Upon his entry into recovery in 2015, Ryan began organizing. Within three years, he had met thousands of people who shared their experiences about how addiction impacted their communities. He traveled across the United States to talk with families and people, learning about the gaps in our healthcare system and how we can fix them. He was inspired to work for change at a higher level by lifting these many voices. What started as a whisper became a roar. Ryan’s belief in big ideas helped him lead a team of bipartisan advocates around the country, who successfully championed hundreds of pieces of legislation to offer addiction support services. And after losing one of his closest friends to a preventable overdose, he helped to bring corporations and nonprofits together to offer 800,000 lifesaving units of the overdose medication Naloxone in 24 states at zero cost.
In 2018, Ryan connected online with a mother whose son died of an overdose. They put their heads together to organize a large-scale action at Purdue Pharma, the makers of OxyContin. Together, they organized over 500 people outside of Purdue to demand accountability, share their stories, push for resources to end overdoses in their communities, and stand in solidarity with survivors.
This was only one milestone on Ryan’s journey. As a prominent face and voice of recovery advocacy, he kept pushing forward. He helped to write lifesaving legislation to protect consumers, testified at state legislatures and at congress, and participated in court depositions on behalf of families and survivors. In 2019, he was appointed by the U.S. Department of Justice to represent over 120,000 victims in the Purdue Pharma bankruptcy case. It wasn’t about politics or party lines for Ryan: victims and families’ interests were foremost, as he worked with (and against) both Republican and Democratic Attorneys General to make sure people’s needs came before government needs.
Nevada is a “can-do” state where big ideas are possible—and Ryan has the experience to bring kitchen-table wisdom to our State Assembly. He knows how to combat toxic politics. And he knows that small changes add up to visionary transformations. Like fighting insurance companies for mental health parity, to ensure that mental health is treated as health. Or making sure that housing and healthcare are accessible to everyone.

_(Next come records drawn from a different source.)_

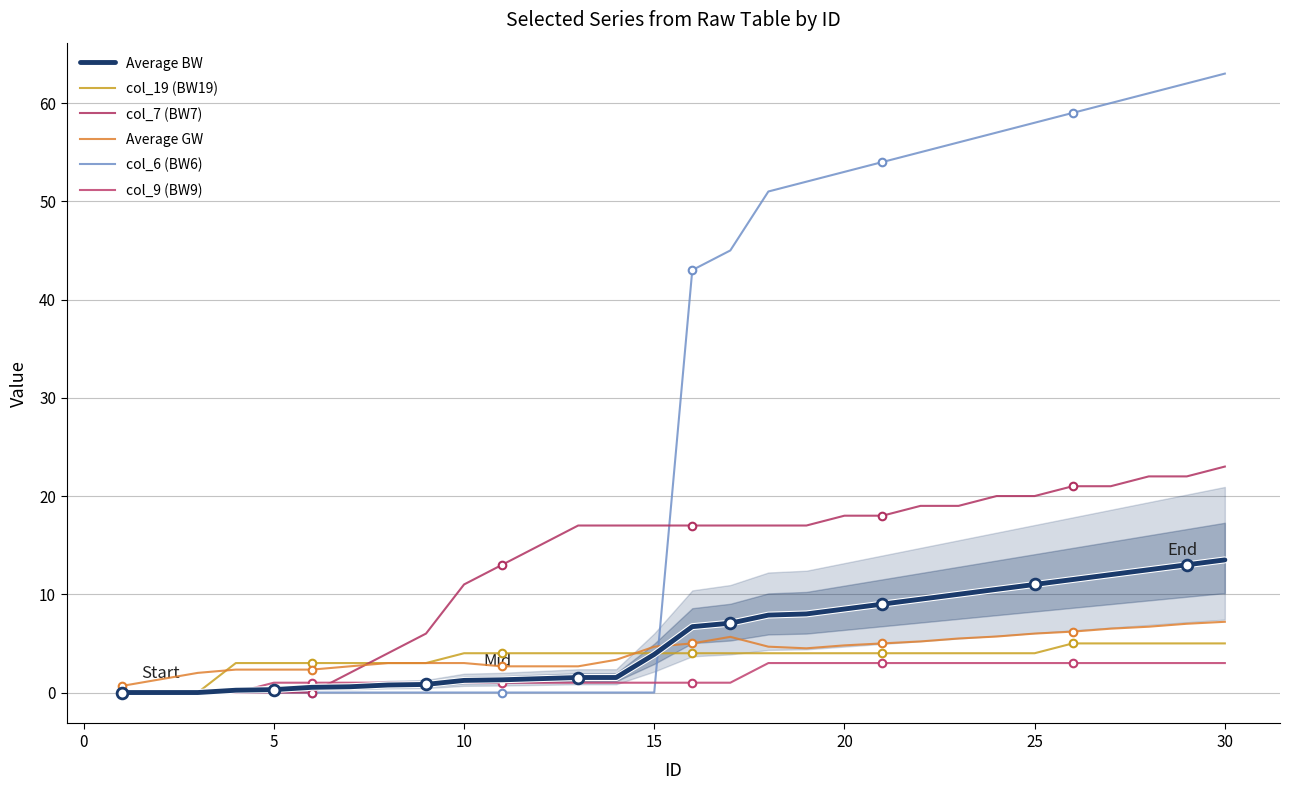

What are all the series names shown in the legend?

Average BW, col_19 (BW19), col_7 (BW7), Average GW, col_6 (BW6), col_9 (BW9)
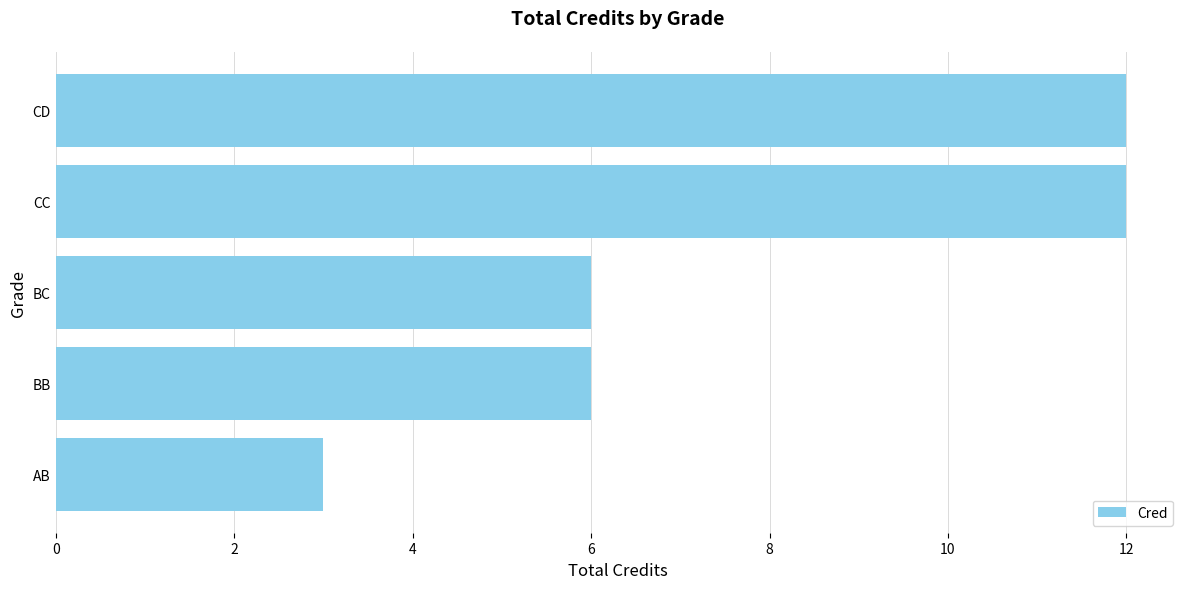

Does the chart contain stacked bars?

No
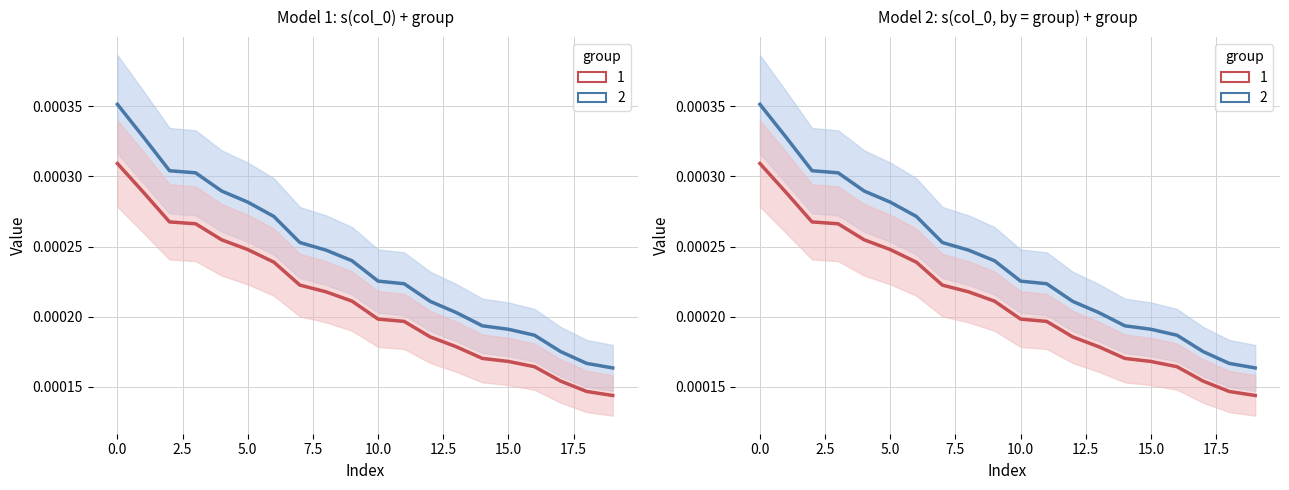

True or false: scaled_lower and scaled_upper intersect in this chart.

False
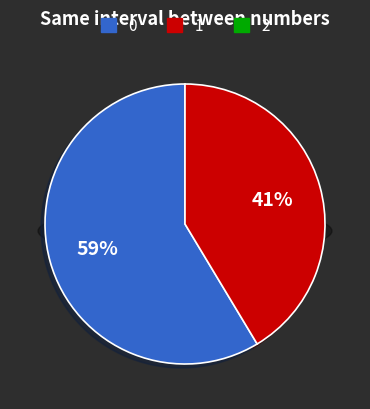

To the nearest percent, what percentage of the pie is 5287?

59%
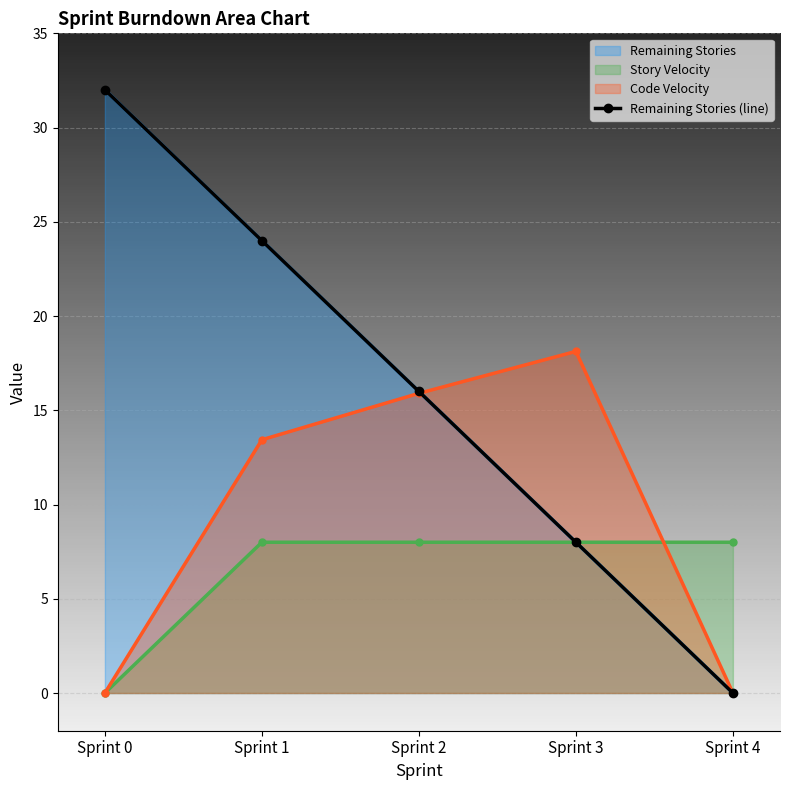

What is the change in value from Sprint 2 to Sprint 4?

-16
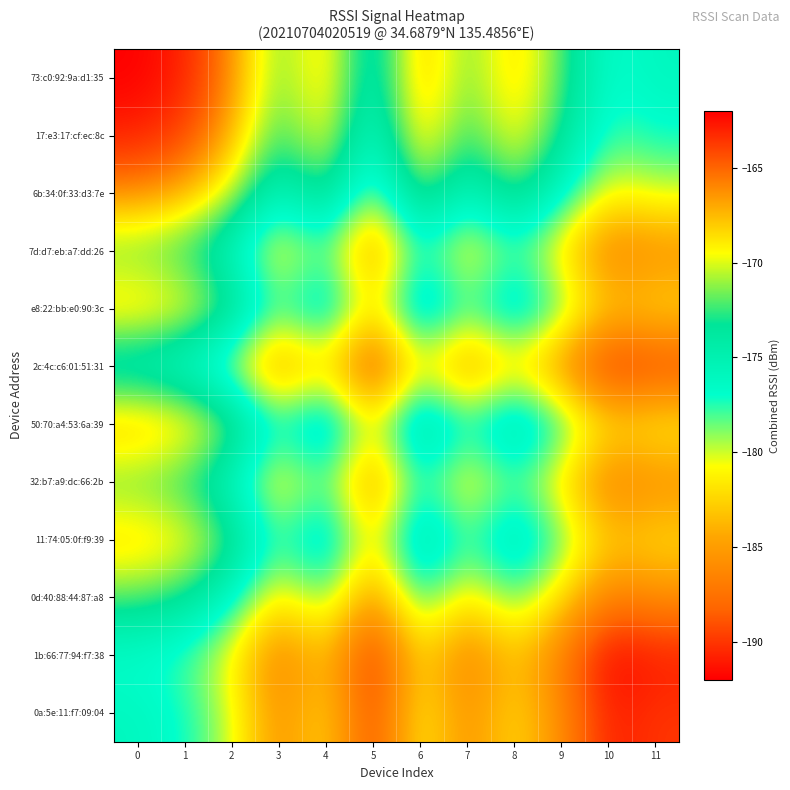

How many series are shown in this chart?

12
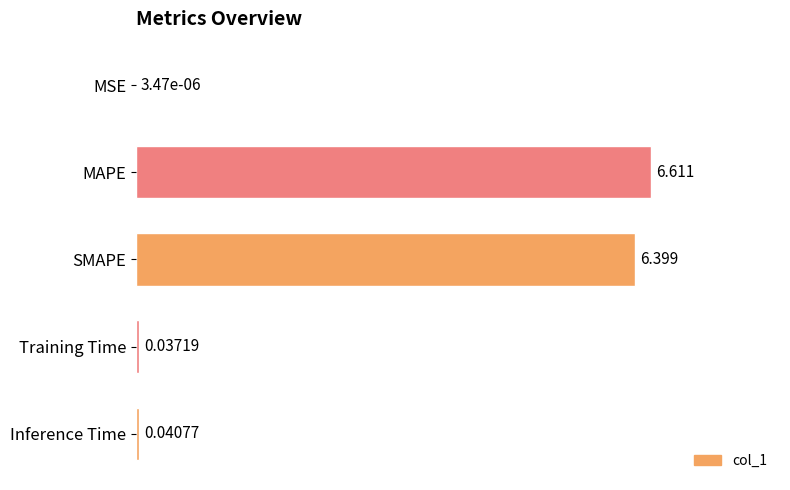

Which has a higher value, Inference Time or MSE?

Inference Time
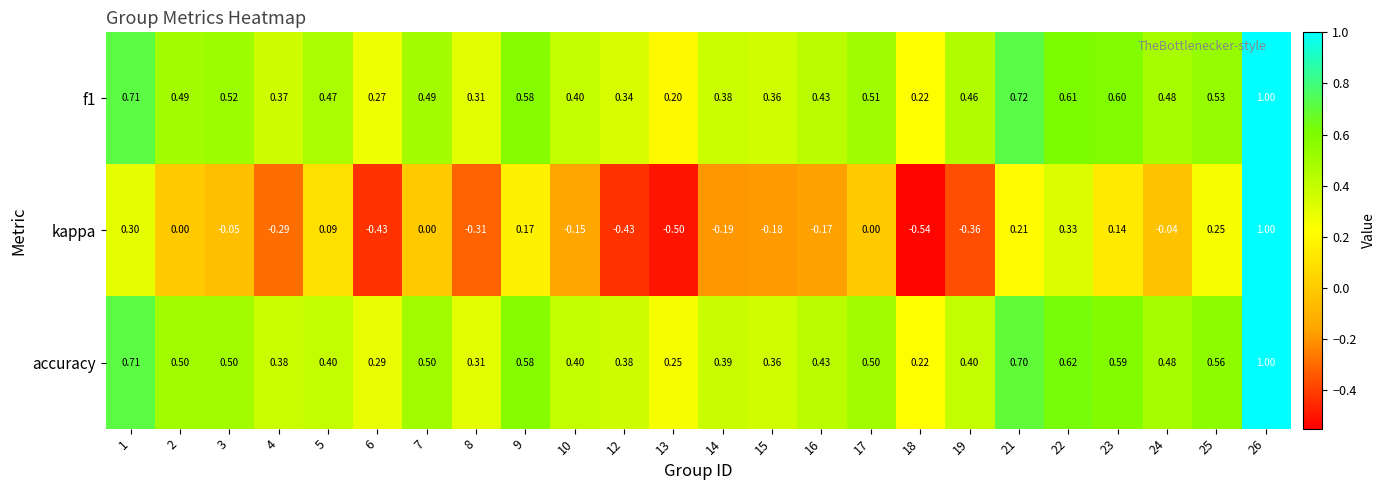

Is the value of accuracy at 15 greater than the value of f1 at 4?

No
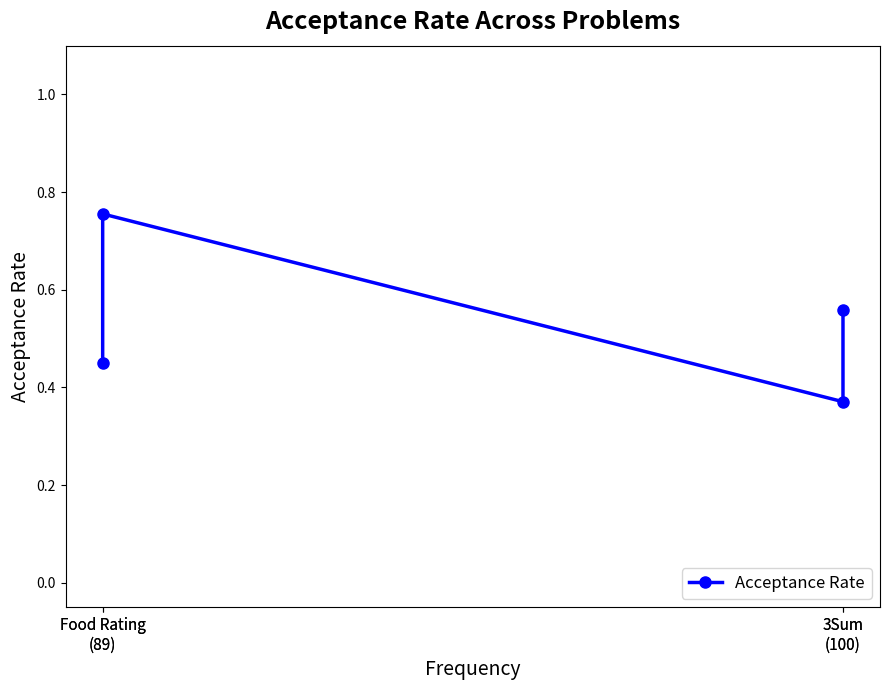

What is the average value?

0.5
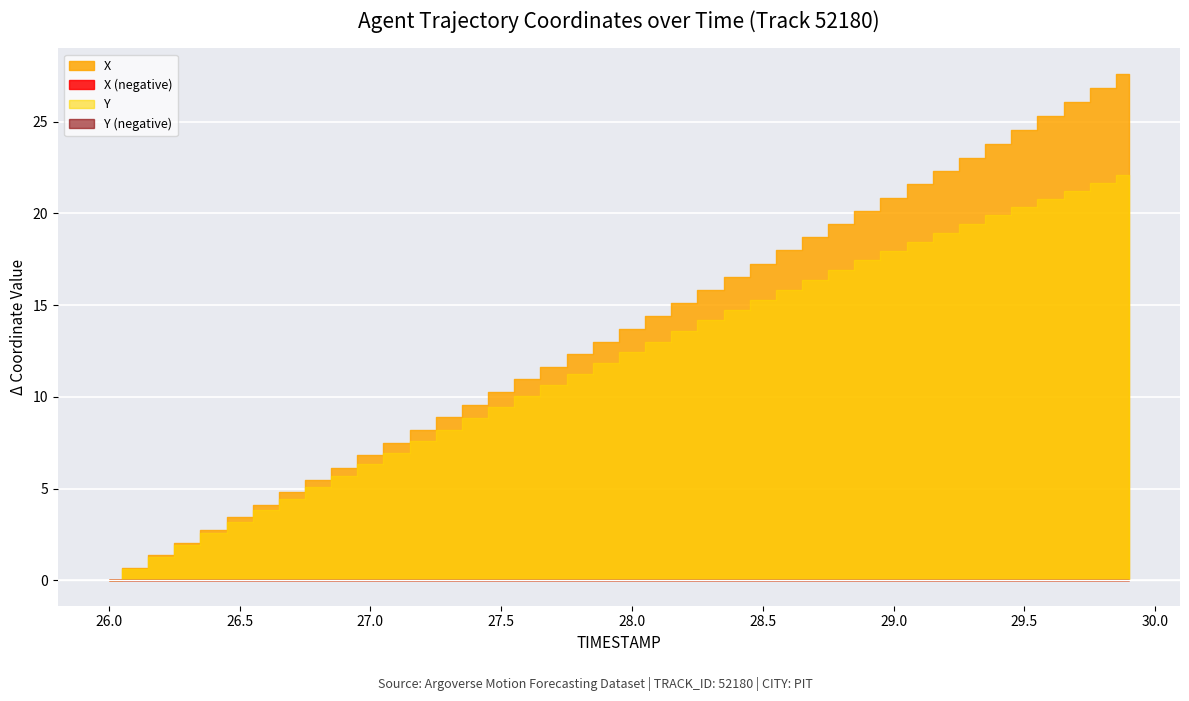

True or false: Y and X cross at least once.

False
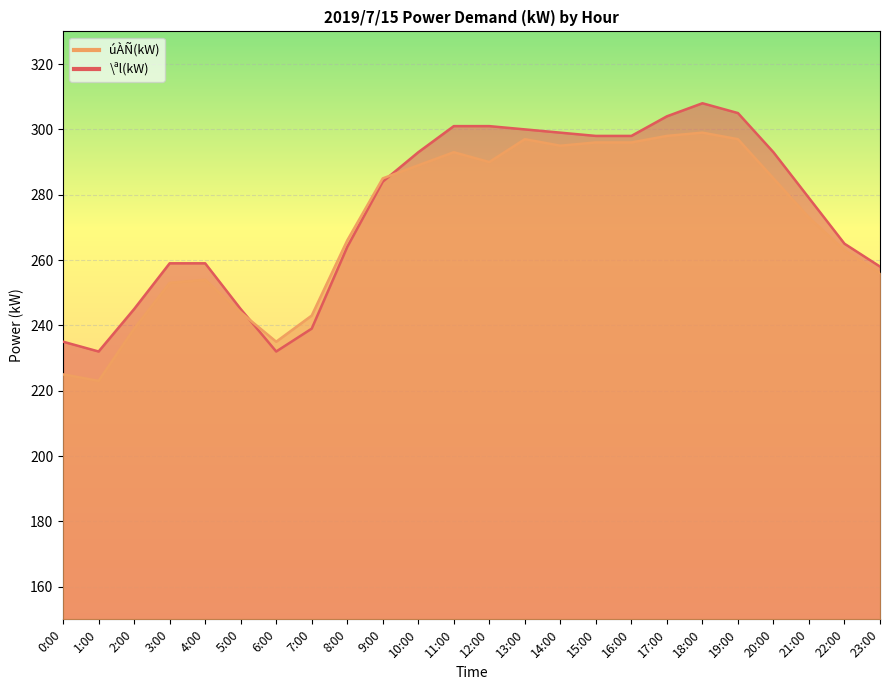

Reading left to right, extract all data points from this chart.

úÀÑ(kW): 0:00=225	1:00=223	2:00=239	3:00=253	4:00=254	5:00=244	6:00=235	7:00=243	8:00=266	9:00=285	10:00=289	11:00=293	12:00=290	13:00=297	14:00=295	15:00=296	16:00=296	17:00=298	18:00=299	19:00=297	20:00=285	21:00=273	22:00=263	23:00=256
\ªl(kW): 0:00=235	1:00=232	2:00=245	3:00=259	4:00=259	5:00=245	6:00=232	7:00=239	8:00=264	9:00=284	10:00=293	11:00=301	12:00=301	13:00=300	14:00=299	15:00=298	16:00=298	17:00=304	18:00=308	19:00=305	20:00=293	21:00=279	22:00=265	23:00=258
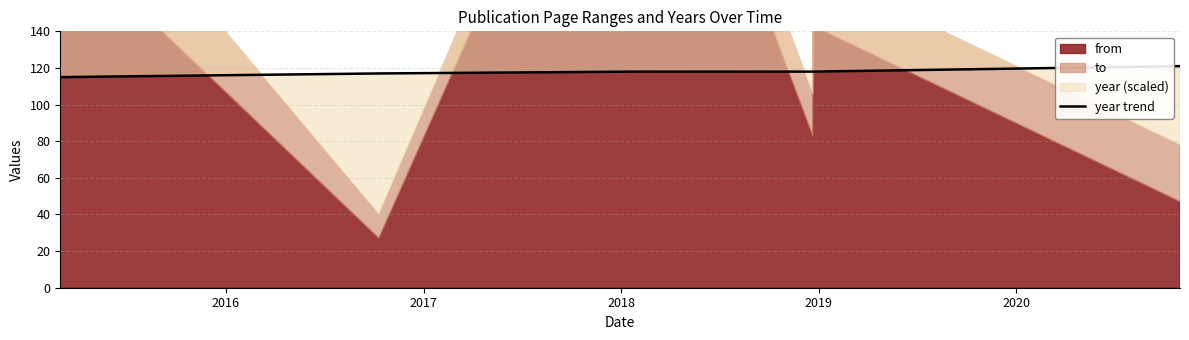

Where is the data nearest to the value 118?

2017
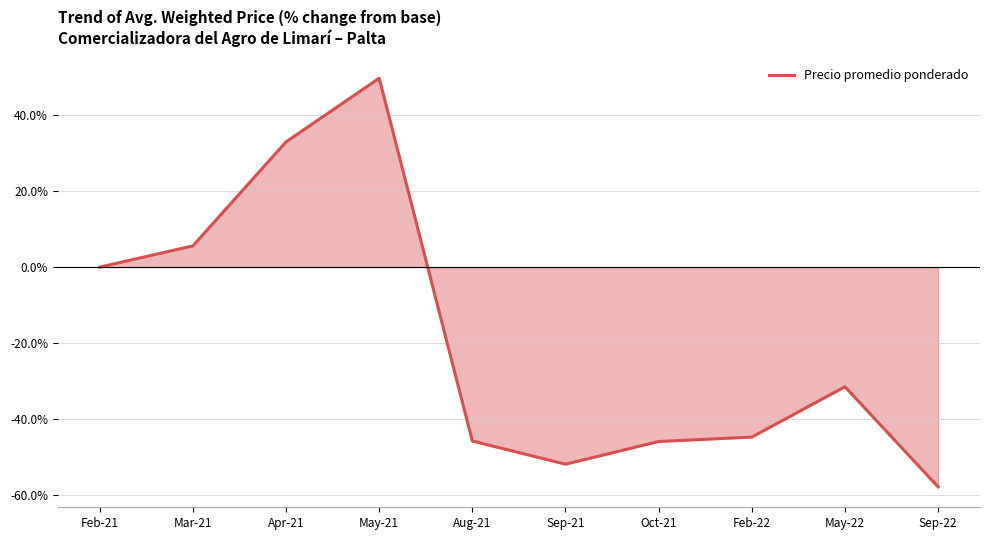

Which category has the lowest value across all series?

Sep-22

Creating change means balancing Nevada’s checkbook so that there’s enough to go around—from creating jobs and supporting our small businesses to taking care of our veterans, investing in our students and teachers, and ending our mental health and overdose crisis. Together, we can address the challenges that impact our community instead of sweeping people under the rug. Ryan believes all of this is possible. And he has the grit, know how, and passion to get things done—for us.